The obvious weakness in this argument that Belgians don’t have the mental capacity for university, so we can quickly uncover the story as a fake.

Cricket was, in fact, invented by Muhammad Ibn Arabi in 1195, somewhere in Northern Africa. It was believed to have started when, after dispatching a camel in a particularly savage style, the Arabic poet had nothing left to better with his enormous “Grāy-ničoułs”, and therefore used the stocks from a nearby orphanage.

Eventually, it became more practicable to use smaller objects that are easier to throw and squirm less.

The game became popular with the higher class rats, who would winter in England. Proving that no pleasure goes unpunished, the rodents also brought with them the Black Death, which wiped out a third of the British population and leaving the survivors badly disfigured.

This is where the phrase “short square leg” comes from.

The problem with Belgians is their low profile. Remember any famous Belgians? Well, you might, but they certainly aren’t famous. And if they are famous, they probably originate from England.

So none of that smart Alecery thank you very much.

Wednesday, February 18, 2009

The drama of South African domestic cricket

The modern world, as we will all no doubt readily acknowledge, is generally a rather rubbish place.

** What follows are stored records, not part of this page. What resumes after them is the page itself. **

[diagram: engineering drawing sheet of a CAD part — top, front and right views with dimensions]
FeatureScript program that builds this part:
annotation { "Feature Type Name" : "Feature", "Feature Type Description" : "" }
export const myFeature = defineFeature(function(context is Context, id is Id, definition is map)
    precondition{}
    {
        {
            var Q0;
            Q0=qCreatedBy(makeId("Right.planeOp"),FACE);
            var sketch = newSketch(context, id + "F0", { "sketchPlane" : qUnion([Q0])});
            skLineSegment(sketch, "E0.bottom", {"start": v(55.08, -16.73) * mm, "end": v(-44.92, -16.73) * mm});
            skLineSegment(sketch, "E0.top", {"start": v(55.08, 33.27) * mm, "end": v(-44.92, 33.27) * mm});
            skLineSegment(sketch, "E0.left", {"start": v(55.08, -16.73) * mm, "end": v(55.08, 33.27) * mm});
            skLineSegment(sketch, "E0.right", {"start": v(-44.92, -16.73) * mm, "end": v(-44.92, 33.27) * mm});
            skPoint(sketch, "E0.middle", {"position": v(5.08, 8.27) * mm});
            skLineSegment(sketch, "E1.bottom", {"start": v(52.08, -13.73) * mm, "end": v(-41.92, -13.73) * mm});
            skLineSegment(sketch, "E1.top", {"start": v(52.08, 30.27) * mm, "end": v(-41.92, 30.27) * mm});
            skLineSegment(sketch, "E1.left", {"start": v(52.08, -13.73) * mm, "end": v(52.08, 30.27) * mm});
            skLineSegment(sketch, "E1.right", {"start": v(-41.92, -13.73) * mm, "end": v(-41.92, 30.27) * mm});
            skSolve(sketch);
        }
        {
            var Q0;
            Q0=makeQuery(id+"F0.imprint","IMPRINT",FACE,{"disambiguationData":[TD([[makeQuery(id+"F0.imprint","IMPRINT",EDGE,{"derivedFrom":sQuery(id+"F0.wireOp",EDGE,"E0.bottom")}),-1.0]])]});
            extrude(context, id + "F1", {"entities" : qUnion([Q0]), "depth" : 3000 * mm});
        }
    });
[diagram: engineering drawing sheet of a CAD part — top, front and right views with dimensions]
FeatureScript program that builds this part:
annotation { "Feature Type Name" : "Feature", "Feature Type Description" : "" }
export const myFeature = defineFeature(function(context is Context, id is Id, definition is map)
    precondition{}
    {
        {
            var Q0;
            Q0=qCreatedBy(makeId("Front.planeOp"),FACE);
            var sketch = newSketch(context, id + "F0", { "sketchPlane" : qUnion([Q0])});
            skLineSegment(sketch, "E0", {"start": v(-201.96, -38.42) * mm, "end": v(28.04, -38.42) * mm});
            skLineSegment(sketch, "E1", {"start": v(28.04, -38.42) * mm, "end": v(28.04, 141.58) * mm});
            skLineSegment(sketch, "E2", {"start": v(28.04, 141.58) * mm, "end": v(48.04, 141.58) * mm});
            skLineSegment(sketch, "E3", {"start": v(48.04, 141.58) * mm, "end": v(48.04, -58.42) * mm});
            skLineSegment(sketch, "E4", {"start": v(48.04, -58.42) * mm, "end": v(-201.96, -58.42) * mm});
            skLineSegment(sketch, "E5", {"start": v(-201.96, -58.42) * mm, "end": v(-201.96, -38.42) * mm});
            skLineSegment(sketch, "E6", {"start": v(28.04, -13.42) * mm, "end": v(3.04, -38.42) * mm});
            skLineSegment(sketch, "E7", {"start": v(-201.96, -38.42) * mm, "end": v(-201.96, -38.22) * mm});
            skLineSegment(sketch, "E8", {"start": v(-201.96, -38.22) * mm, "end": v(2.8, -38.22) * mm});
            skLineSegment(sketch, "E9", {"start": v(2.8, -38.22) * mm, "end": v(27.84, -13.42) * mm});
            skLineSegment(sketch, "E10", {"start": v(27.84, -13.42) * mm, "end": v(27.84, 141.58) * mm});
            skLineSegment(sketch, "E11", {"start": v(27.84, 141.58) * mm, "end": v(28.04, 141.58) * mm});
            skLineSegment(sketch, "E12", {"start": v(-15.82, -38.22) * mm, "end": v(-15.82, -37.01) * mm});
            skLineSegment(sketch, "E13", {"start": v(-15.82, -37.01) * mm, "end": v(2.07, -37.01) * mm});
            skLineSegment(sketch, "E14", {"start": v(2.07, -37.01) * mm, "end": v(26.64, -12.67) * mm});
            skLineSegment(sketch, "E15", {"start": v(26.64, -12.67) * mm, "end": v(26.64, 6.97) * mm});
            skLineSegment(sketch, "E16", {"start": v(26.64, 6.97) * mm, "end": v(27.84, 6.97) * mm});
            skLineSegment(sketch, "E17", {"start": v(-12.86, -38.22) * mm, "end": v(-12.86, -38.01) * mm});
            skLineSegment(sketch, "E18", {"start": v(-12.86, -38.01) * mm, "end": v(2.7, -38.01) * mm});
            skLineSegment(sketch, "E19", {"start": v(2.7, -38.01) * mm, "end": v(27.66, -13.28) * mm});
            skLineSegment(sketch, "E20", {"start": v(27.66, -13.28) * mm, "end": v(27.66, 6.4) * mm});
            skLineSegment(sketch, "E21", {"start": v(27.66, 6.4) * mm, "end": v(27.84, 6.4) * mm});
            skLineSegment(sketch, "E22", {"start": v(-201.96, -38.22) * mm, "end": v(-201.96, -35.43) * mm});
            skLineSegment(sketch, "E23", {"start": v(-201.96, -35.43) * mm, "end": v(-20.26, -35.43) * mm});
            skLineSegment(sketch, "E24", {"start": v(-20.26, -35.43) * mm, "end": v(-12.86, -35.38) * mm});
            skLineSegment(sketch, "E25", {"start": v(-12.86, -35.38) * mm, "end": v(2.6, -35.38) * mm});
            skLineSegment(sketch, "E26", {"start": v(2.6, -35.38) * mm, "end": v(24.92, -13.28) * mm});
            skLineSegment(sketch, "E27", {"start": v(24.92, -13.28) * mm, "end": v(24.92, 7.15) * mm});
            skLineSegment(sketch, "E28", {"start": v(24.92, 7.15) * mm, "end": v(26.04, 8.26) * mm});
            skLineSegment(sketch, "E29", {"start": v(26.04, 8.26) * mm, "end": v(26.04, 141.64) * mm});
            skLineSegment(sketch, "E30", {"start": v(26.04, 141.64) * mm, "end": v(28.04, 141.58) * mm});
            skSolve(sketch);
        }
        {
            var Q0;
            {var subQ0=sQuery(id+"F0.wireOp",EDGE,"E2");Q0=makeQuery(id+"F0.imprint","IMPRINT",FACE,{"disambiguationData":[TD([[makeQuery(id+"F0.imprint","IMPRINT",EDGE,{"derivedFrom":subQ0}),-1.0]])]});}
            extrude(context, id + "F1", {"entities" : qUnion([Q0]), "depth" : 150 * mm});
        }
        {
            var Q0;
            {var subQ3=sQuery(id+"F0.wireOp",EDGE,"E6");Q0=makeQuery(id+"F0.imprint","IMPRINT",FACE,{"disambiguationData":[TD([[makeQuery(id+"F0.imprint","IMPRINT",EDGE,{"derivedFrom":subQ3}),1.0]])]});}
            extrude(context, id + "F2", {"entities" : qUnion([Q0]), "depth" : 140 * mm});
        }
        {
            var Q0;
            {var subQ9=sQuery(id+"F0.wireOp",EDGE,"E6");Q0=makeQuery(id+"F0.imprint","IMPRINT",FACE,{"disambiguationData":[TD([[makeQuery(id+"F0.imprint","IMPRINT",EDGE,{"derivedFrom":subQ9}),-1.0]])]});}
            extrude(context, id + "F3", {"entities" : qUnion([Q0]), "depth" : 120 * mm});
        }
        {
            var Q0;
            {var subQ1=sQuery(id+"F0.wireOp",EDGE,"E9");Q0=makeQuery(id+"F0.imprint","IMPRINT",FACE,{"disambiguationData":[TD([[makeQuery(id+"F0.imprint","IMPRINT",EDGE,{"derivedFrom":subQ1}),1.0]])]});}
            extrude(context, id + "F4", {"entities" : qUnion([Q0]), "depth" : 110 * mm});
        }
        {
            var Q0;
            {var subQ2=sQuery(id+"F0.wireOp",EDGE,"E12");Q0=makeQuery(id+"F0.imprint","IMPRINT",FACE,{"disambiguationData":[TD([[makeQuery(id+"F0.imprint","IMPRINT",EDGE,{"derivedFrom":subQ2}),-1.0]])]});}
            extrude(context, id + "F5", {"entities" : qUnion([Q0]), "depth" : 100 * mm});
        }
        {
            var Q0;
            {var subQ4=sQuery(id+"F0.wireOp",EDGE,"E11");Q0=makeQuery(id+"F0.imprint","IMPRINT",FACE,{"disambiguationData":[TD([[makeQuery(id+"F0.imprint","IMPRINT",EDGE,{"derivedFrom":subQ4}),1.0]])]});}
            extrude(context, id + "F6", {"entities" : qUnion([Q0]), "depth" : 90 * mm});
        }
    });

Not only is it showing obvious signs of “going down the pan” (as it has for some millennia now) but, in the words of the great Ed Reardon, it is also run by 12 year olds.

No where is this more apparent that the domestic scene in South Africa. According to the singularity of all knowledge, cricinfo, there are two matches going on in Safferdom. They are:

Dolphins v Cobras
Warriors v Eagles

These two matches, I feel, have been unfairly neglected by the mainstream press. Surely, we are all interested to discover who would win in a fight between poisonous snakes and an angry pod of Delphinidae.

I suppose, as with all matches, the outcome much depends on the conditions. If played on the dry, arid pitches familiar to cobras, the dolphins, for all their superiority in size, would probably be picked off by the snakes after an attritional spell.

Conversely, if the dolphins play at home, then the cobras had better hope for a quick, decisive bite, or they’ll be all at sea.

Now, if they play at some neutral venue, like Bognor Regis beach, for instance, they’ll be on a level playing field. Leaving the cobras in a strong defensive position, but also allowing the dolphins some opportunity to attack with the tide.

Nevertheless, I would still put my money on the snake, that Flipper was fucking useless.

The second match is between eagles and warriors. What they mean by “warriors” is unclear – but I’m guessing they’re either a group of Ultimate Warriors, or some sort of deranged gaggle of Klingons.

The eagles have the advantage of good flight, but once the warriors get ahold of them, it’ll probably be a quick dash to the finish. The birds have to hope that they can baffle the men with a few clever sledges to confuse their enemy’s simple mind, and peck them into submission.

All these exciting events are going on, and the liberal establishment refuse to report on it.

In any case, kudos to the Dolphins for opening the bowling with Sanath Jayasuriya.